[Extracted page text data]
==================================================

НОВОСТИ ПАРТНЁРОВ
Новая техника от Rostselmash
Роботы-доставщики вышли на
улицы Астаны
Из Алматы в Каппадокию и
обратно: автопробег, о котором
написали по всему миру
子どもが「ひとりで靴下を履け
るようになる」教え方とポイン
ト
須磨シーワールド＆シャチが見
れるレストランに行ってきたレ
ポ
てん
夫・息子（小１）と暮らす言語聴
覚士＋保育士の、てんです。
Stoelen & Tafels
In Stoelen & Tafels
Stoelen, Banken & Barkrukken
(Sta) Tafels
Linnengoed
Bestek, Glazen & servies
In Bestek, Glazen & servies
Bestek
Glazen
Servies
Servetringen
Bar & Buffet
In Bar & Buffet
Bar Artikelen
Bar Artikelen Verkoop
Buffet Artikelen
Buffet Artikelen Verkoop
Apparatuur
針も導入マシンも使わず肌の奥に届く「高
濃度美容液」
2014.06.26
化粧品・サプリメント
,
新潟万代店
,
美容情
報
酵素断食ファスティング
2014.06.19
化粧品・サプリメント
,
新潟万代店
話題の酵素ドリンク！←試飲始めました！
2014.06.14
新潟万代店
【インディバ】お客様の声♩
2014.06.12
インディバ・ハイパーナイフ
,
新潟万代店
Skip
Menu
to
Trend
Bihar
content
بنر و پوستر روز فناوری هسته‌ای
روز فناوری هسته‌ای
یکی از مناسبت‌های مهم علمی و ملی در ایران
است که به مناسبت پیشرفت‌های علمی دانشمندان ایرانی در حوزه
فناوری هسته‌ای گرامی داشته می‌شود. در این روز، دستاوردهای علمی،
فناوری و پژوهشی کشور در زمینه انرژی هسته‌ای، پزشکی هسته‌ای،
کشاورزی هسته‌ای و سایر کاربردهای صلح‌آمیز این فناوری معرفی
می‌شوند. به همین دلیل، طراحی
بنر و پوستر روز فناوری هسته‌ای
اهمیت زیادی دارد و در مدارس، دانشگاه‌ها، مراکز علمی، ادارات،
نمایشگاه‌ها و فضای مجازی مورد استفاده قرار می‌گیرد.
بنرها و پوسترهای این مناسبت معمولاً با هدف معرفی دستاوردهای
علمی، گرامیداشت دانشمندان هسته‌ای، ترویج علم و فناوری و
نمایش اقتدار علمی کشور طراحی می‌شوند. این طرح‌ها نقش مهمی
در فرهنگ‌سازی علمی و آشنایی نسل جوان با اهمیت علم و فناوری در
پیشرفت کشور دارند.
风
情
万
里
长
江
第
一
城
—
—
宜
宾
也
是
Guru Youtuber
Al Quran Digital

==================================================

*What you have to do*. Using the records above, count the lines containing "Verkoop". Give no words besides the number.

*Written response*. 2